## [The task]
Print verbatim the opening line of the material and every subsequent line through the one containing "ring dip: (867, 1416)".

## [Data records]

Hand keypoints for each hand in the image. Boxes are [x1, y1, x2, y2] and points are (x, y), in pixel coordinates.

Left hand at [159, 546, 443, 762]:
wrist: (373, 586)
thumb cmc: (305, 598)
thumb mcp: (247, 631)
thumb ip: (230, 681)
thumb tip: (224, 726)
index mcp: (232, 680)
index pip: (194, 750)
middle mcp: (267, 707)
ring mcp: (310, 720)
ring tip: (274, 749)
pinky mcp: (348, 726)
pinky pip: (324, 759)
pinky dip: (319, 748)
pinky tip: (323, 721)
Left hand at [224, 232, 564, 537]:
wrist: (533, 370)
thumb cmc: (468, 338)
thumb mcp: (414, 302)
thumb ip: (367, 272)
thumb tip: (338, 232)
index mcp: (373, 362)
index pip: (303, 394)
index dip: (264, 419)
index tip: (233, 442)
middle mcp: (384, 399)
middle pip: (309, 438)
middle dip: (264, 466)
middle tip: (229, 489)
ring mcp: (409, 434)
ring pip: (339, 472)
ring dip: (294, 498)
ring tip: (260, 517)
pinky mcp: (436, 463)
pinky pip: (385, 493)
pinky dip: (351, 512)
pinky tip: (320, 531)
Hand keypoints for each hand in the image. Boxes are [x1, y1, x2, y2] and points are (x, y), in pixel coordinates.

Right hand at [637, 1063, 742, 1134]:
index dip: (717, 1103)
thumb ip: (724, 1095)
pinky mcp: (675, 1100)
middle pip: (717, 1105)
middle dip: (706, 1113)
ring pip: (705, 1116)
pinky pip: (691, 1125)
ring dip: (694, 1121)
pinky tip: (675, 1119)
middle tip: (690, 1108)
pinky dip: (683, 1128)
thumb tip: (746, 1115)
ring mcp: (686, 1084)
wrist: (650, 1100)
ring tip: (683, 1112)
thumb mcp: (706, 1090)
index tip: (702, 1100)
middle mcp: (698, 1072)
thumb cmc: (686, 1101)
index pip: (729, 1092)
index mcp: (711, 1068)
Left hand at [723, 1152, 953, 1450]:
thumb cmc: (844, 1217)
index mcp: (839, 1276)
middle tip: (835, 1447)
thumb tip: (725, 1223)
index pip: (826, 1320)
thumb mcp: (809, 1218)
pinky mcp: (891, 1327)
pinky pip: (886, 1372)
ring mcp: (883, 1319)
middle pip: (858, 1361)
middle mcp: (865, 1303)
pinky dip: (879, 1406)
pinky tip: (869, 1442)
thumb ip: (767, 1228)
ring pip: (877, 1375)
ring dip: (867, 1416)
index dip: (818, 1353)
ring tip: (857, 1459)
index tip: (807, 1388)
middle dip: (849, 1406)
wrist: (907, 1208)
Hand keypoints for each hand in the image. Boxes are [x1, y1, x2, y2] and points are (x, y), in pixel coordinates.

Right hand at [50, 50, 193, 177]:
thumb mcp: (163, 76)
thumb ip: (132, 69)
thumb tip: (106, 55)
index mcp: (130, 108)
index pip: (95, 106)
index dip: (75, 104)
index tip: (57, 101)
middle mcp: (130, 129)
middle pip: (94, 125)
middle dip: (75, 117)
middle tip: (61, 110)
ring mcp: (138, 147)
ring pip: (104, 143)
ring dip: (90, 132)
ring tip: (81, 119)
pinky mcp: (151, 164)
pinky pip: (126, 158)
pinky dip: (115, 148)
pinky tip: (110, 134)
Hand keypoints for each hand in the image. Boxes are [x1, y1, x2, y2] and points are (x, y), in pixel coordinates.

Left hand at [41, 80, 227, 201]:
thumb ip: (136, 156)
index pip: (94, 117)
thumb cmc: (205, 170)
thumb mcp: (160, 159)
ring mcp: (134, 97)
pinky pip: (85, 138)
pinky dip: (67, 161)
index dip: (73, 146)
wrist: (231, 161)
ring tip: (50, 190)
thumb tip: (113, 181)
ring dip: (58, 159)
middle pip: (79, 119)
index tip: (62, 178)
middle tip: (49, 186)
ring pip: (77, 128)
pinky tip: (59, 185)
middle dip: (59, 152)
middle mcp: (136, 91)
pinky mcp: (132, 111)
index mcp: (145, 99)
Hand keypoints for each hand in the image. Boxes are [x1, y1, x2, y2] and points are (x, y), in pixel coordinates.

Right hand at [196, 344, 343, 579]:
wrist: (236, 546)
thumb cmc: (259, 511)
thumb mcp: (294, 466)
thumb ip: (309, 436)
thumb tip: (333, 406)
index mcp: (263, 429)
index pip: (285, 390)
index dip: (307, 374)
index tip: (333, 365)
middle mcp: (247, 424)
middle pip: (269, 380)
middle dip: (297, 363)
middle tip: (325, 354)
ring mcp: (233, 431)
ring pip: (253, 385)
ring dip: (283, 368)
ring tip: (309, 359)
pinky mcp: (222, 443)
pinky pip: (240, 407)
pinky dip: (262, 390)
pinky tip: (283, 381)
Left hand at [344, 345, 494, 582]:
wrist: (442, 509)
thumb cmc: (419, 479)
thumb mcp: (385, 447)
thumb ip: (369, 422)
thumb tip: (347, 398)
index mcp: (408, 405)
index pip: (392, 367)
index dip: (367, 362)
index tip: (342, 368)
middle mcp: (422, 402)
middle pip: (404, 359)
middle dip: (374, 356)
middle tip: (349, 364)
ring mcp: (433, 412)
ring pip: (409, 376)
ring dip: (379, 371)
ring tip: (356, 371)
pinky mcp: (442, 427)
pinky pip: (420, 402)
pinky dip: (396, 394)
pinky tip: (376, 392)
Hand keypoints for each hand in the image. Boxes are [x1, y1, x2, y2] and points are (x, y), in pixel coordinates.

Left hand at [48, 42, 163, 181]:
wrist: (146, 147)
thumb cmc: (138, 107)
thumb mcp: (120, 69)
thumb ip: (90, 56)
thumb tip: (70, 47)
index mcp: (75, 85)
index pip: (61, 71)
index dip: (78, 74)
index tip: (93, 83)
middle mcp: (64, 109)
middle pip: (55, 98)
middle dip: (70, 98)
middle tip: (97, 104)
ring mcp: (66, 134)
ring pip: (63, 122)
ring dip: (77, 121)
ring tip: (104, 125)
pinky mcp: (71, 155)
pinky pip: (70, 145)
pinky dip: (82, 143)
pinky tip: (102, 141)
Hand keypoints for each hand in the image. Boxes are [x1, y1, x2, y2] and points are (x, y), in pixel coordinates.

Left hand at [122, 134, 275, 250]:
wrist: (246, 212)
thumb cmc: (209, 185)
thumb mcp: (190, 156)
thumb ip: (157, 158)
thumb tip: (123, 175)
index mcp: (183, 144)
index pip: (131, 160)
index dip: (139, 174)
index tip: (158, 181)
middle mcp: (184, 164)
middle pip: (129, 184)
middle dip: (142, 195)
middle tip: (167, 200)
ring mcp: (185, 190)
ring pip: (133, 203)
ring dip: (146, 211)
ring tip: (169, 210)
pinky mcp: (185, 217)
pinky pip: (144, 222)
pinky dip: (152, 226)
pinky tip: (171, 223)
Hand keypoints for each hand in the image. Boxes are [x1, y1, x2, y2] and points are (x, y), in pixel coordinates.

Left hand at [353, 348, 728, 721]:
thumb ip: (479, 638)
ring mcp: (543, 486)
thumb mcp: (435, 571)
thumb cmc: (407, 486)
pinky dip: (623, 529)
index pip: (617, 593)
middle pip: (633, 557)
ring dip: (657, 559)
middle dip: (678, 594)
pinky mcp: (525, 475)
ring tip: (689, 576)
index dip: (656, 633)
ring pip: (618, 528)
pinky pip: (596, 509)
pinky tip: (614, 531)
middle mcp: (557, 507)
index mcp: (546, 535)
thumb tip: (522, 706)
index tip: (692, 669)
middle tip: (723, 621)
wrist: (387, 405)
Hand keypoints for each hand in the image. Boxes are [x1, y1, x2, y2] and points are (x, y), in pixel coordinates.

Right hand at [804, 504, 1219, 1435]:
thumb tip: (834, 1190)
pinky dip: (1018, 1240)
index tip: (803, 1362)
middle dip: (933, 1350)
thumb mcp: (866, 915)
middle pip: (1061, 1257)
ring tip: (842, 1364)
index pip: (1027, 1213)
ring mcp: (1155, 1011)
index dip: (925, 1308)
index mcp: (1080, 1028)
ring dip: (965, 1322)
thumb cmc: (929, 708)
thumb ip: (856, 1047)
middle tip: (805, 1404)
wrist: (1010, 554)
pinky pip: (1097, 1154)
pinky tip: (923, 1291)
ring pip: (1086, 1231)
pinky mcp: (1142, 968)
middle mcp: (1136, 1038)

## [Solution for this problem]
Hand keypoints for each hand in the image. Boxes are [x1, y1, x2, y2] and points are (x, y), in pixel coordinates.

Left hand at [159, 546, 443, 762]:
wrist: (373, 586)
thumb cmc: (305, 598)
thumb mcp: (247, 631)
thumb ip: (230, 681)
thumb tip: (224, 726)
index mcp: (232, 680)
index pip: (194, 750)
middle mcp: (267, 707)
ring mcp: (310, 720)
ring tip: (274, 749)
pinky mcp: (348, 726)
pinky pip: (324, 759)
pinky dip: (319, 748)
pinky tip: (323, 721)
Left hand at [224, 232, 564, 537]:
wrist: (533, 370)
thumb cmc: (468, 338)
thumb mcp: (414, 302)
thumb ip: (367, 272)
thumb tip: (338, 232)
index mcp: (373, 362)
index pip: (303, 394)
index dip: (264, 419)
index tip: (233, 442)
middle mcp: (384, 399)
middle pip: (309, 438)
middle dip: (264, 466)
middle tip: (229, 489)
ring mcp: (409, 434)
ring pip: (339, 472)
ring dip: (294, 498)
ring tip: (260, 517)
pinky mcp: (436, 463)
pinky pip: (385, 493)
pinky dip: (351, 512)
pinky tip: (320, 531)
Hand keypoints for each hand in the image. Boxes are [x1, y1, x2, y2] and points are (x, y), in pixel coordinates.

Right hand at [637, 1063, 742, 1134]:
index dip: (717, 1103)
thumb ip: (724, 1095)
pinky mcp: (675, 1100)
middle pip: (717, 1105)
middle dip: (706, 1113)
ring pip: (705, 1116)
pinky pip: (691, 1125)
ring dip: (694, 1121)
pinky tip: (675, 1119)
middle tip: (690, 1108)
pinky dip: (683, 1128)
thumb tip: (746, 1115)
ring mcp: (686, 1084)
wrist: (650, 1100)
ring tip: (683, 1112)
thumb mcp: (706, 1090)
index tip: (702, 1100)
middle mcp: (698, 1072)
thumb cmc: (686, 1101)
index pip: (729, 1092)
index mcp: (711, 1068)
Left hand at [723, 1152, 953, 1450]:
thumb cmc: (844, 1217)
index mcp: (839, 1276)
middle tip: (835, 1447)
thumb tip: (725, 1223)
index pip: (826, 1320)
thumb mcp: (809, 1218)
pinky mcp: (891, 1327)
pinky pip: (886, 1372)
ring mcp: (883, 1319)
middle pip: (858, 1361)
middle mcp: (865, 1303)
pinky dip: (879, 1406)
pinky tip: (869, 1442)
thumb ip: (767, 1228)
ring pip: (877, 1375)
ring dip: (867, 1416)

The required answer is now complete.